> SUPPLIED DATA
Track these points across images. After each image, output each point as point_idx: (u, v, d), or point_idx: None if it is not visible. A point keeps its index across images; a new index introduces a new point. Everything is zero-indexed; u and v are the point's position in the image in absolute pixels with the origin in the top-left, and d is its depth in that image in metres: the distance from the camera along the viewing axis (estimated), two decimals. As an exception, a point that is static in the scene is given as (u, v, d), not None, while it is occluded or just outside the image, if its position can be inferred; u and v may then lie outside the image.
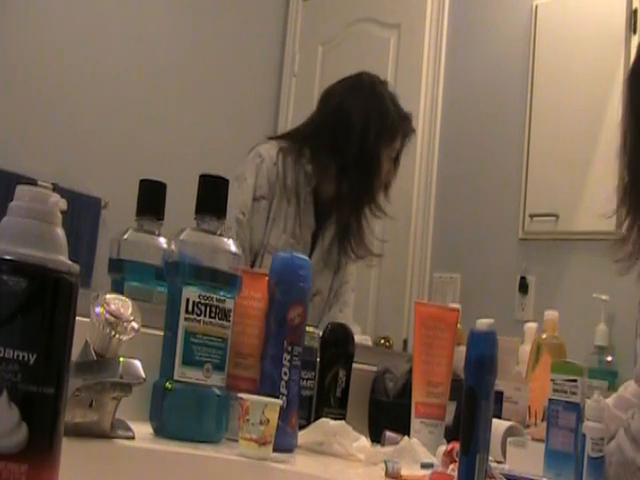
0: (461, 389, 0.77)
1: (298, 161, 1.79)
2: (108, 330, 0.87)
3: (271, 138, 1.89)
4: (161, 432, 0.99)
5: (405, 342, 2.36)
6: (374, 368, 1.48)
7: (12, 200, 0.55)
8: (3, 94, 2.26)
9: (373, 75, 1.87)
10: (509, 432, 1.22)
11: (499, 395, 1.37)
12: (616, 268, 1.19)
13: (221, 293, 1.04)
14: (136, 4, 2.70)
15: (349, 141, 1.78)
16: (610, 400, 1.21)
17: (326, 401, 1.29)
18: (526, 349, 1.62)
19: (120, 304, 0.89)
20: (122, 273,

> TASK INSTRUCTIONS
Set every entry down again exactly as written, and omit the images.

> TASK OUTPUT
Track these points across images. After each image, output each point as point_idx: (u, v, d), or point_idx: None if it is not visible. A point keeps its index across images; a new index introduces a new point. Everything is zero-indexed; u and v are the point's position in the image in absolute pixels with the origin in the top-left, and d is its depth in that image in metres: the distance from the camera along the viewing axis (estimated), two decimals. As an exception, a point that is static in the scene is given as (u, v, d), not None, while it is occluded or just outside the image, if its position can be inferred; u and v may then lie outside the image.
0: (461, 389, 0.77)
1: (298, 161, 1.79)
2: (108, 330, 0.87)
3: (271, 138, 1.89)
4: (161, 432, 0.99)
5: (405, 342, 2.36)
6: (374, 368, 1.48)
7: (12, 200, 0.55)
8: (3, 94, 2.26)
9: (373, 75, 1.87)
10: (509, 432, 1.22)
11: (499, 395, 1.37)
12: (616, 268, 1.19)
13: (221, 293, 1.04)
14: (136, 4, 2.70)
15: (349, 141, 1.78)
16: (610, 400, 1.21)
17: (326, 401, 1.29)
18: (526, 349, 1.62)
19: (120, 304, 0.89)
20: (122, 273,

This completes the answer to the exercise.